Jenna Barker, intern for the New Zealand reptile workshop
I’ve completed my double degree in Arts and Science (Extended major in Ecology and Conservation Bio), and have attended a conservation conference at Oxford University. I’m currently pursuing a Masters course in the UK.
“It provided me with an insight into the work behind the scenes of an internationally important conservation organisation and how much work there is still yet to be done in terms of individual species research and on the ground protection of threatened species. My experience as an IUCN intern assisted me with gaining placement as a field assistant with a carnivore research group in Malawi.”
Claire MacKay, intern for the Australian plant workshop
I am currently completing an Extended Major in Ecology and Conservation Biology and will be continuing into Honours next year.
“Being an intern was a really valuable and rewarding experience, as I was able to apply the concepts that I had been learning in my course in a real working environment. The internship was one of the best things that I have done in my Ecology and Conservation Biology major.”
The results of these workshops can also lead to publications in scientific journals, providing opportunities for the interns to be authors on the publications. For example, the results of the 2017 IUCN workshop on Australian lizards and snakes were published in the leading international journal Biological Conservation in August 2019. Two of the IUCN interns were involved in the preparation of this journal article, and are co-authors on the paper. The journal article reports on the results of an assessment of around 950 species of terrestrial Australian lizards and snakes, and highlights a deterioration in the conservation status of the group and increases in threats to their persistence.
Claire Walke, intern for the Australian squamate workshop
I am currently doing my Honours project in the School of Biological Sciences, and working as a Technical Assistant within the School of Biological Sciences.

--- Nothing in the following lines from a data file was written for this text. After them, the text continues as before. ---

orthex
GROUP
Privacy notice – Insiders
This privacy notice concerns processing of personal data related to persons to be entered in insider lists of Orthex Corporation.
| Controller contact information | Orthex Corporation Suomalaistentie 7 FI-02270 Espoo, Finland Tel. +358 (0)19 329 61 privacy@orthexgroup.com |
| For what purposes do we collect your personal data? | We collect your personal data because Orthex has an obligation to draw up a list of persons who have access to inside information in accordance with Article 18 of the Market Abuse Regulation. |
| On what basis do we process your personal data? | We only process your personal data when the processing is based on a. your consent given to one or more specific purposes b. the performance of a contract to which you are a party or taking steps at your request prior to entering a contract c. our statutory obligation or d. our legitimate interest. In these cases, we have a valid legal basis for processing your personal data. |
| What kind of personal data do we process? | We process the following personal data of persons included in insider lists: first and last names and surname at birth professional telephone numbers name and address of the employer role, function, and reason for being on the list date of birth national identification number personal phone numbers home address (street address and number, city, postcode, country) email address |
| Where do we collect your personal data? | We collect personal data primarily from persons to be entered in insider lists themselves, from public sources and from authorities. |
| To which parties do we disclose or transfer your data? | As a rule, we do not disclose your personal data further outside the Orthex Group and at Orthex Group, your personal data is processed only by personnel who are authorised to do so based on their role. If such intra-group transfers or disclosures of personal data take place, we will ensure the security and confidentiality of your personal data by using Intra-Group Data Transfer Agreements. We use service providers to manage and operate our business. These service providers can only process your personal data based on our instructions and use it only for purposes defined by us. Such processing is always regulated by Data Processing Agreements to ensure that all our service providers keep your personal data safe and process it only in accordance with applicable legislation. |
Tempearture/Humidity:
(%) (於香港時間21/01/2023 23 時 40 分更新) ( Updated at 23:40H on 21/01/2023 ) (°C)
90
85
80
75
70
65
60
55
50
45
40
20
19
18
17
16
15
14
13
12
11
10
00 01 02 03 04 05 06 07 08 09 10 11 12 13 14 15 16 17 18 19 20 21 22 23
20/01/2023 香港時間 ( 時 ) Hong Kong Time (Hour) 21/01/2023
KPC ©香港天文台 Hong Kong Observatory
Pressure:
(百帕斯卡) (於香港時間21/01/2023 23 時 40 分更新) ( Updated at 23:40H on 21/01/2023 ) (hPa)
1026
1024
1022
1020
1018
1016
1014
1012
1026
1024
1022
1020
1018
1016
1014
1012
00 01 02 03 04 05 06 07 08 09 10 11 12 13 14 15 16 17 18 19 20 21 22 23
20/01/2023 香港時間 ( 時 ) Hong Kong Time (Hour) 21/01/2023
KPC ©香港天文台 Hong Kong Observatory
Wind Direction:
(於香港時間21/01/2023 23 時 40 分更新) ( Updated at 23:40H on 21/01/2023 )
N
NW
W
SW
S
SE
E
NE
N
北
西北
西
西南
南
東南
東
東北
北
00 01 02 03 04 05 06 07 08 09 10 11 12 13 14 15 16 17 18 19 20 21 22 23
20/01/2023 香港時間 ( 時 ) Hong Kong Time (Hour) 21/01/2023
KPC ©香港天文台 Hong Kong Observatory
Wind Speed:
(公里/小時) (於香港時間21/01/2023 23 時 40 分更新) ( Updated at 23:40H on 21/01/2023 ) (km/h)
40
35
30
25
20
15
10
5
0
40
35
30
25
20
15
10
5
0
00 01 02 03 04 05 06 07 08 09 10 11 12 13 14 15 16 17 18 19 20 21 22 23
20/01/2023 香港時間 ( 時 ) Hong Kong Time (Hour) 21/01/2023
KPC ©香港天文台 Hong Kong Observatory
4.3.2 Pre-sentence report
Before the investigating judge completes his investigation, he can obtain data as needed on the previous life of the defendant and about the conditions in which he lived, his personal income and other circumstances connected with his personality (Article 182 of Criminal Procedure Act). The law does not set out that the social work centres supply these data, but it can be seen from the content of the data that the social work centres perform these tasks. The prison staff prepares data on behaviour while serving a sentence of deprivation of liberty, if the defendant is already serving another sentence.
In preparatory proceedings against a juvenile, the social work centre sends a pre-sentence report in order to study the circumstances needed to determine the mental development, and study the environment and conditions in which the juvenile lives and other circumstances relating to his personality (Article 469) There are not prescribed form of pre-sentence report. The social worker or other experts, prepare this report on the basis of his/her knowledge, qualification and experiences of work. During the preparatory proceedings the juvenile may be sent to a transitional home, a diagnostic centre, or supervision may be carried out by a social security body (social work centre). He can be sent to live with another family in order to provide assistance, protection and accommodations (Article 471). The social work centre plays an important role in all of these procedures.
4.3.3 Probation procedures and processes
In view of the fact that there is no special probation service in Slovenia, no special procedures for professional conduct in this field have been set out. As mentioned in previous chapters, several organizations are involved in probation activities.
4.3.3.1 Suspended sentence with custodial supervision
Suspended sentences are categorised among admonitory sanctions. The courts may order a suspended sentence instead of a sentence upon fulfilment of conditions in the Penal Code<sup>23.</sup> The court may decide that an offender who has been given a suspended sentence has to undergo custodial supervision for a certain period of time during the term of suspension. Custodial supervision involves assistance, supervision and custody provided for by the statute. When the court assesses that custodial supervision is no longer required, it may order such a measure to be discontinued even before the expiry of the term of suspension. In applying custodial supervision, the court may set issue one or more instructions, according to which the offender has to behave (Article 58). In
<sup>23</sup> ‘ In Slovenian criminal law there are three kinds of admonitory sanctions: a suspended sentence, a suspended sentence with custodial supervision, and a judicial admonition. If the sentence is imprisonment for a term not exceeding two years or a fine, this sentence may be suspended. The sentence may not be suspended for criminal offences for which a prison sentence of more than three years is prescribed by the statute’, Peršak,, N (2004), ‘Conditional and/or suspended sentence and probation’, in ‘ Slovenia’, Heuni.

“The opportunity to actively participate in the international conservation assessment process of one of Australia’s most diverse taxonomic groups in partnership with one of the most renowned conservation agencies in the world was undeniably daunting, but even more exciting. Attending the workshops allowed me to see how Australia’s most revered herpetology experts overcame the challenges of assessing the conservation status of species by passionately sharing and discussing their collective knowledge, to ultimately produce a conservation status for all of Australia’s squamate reptiles. This was a unique, inspiring, and unforgettable experience…..it provided context and real-world applicability to what was taught during my degree.”
Importantly, the interns were involved with work specifically aligned with meeting the United Nation’s Sustainable Development Goals, a shared blueprint for achieving peace and prosperity of our planet, now and into the future. The students are currently completing, or have recently completed, conservation-themed honours projects within the School of Biological Sciences to further enhance their research skills and experience.
The School of Biological Sciences will continue to provide further opportunities for Ecology and Conservation Biology students to complete volunteer work related to conservation activities, providing them with industry readiness and enhanced competitiveness on the job market.